Slovakian 3D imaging firm Photoneo has won the Vision Award innovation prize at the Vision trade fair in Stuttgart, held from 6 to 8 November.
The company’s PhoXi 3D camera, which is based on structured light, is able to achieve resolution and precision ten times higher than competing technologies, according to Photoneo.
Gabriele Jansen, managing director of M&A consulting firm Vision Ventures and member of the Vision Award jury, commented that Photoneo’s 3D camera addresses the need for ‘high accuracy, snapshot, [3D] area scan of large work areas in motion’, calling the camera ‘a unique product to date’.
Photoneo was selected as the winner from a shortlist of seven entries that included technology from the Austrian Institute of Technology, Basler, the Fraunhofer Institute for Integrated Circuits, Fujifilm Optical Devices Europe, Prophesee, and SWIR Vision Systems. Imaging and Machine Vision Europe is proud to sponsor the €5,000 prize.
Founded in 2013, Photoneo now has 80 employees. Its parallel structured light technology is based on a custom CMOS sensor, called a mosaic sensor, in which every pixel is programmable.

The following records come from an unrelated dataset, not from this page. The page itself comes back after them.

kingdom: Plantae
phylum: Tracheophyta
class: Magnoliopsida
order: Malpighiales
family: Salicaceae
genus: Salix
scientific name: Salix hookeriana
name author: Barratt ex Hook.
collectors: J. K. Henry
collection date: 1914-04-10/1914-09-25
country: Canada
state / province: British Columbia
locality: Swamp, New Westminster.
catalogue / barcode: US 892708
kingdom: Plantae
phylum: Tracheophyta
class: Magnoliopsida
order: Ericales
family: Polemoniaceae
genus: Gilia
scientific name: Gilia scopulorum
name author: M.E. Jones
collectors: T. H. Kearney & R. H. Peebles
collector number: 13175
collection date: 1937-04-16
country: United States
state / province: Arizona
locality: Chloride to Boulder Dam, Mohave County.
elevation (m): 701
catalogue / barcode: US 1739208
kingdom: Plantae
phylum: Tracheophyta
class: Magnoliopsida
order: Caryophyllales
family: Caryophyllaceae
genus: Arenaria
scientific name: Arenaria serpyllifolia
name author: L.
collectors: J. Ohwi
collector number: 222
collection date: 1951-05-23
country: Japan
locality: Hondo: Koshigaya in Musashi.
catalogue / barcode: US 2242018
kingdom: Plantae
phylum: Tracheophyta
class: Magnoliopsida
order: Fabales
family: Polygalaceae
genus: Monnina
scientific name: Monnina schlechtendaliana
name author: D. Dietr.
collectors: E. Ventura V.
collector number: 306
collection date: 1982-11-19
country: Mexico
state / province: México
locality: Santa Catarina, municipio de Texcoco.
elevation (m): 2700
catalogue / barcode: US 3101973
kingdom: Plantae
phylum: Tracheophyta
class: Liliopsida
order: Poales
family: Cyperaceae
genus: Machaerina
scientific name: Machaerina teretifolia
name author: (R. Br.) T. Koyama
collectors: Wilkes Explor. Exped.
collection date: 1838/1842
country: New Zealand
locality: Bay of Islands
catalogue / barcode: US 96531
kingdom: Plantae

The sensor is able to capture multiple images of structured light in parallel, rather than sequentially as is the case with conventional CMOS imagers. It’s this parallel operation that allows the sensor to image moving objects, something that’s not possible with depth imaging using standard structure light projection.
In snapshot mode, the PhoXi camera can capture a 1,068 x 800 resolution at 60fps. The per-pixel exposure of the projection is 10μs, which ensures no motion blur. These points are interpolated from around 500,000 individual measurements, and the typical standard deviation of z-noise at 1m distance is less than 0.5mm. The sensor uses 4.5 pixels per 3D measurement with sub-pixel accuracy coding, which gives a high XYZ resolution.
Speaking to Imaging and Machine Vision Europe at the trade fair, Tomas Kovacovsky, CTO of Photoneo, said the sensor could potentially run at 150fps using a more powerful light source.
The camera is also able to operate in a scanning mode for static scenes. Here, the sensor returns a raw output of 1,602 x 1,200 individual measurements. It fuses together 120 snapshot images in real time to give a high resolution image.
Kovacovsky listed potential applications for the technology as ranging from robot guidance, to palletising, to making 3D measurements from a drone, something that the technology is able to do because of its ability to deal with motion.
Photoneo’s technology also features ambient light suppression, for which the firm has a patent, and which Kovacovsky stressed is what makes the PhoXi camera so attractive for 3D imaging. He said: ‘We believe we can handle direct sunlight.’
The ambient light suppression works in sync with the projector and the sensor to control light sensitivity at the sensor surface. The camera's control circuit can disable 99 per cent of the sensor so that it doesn’t collect photoelectrons from optical inter-reflections. This effectively suppresses the ambient light of any source by a ratio of 1:100.
Kovacovsky said the firm’s mosaic sensor is reprogrammable and can therefore be used for various different applications. He noted that Photoneo is talking to potential partners about how these companies could make use of Photoneo’s sensor.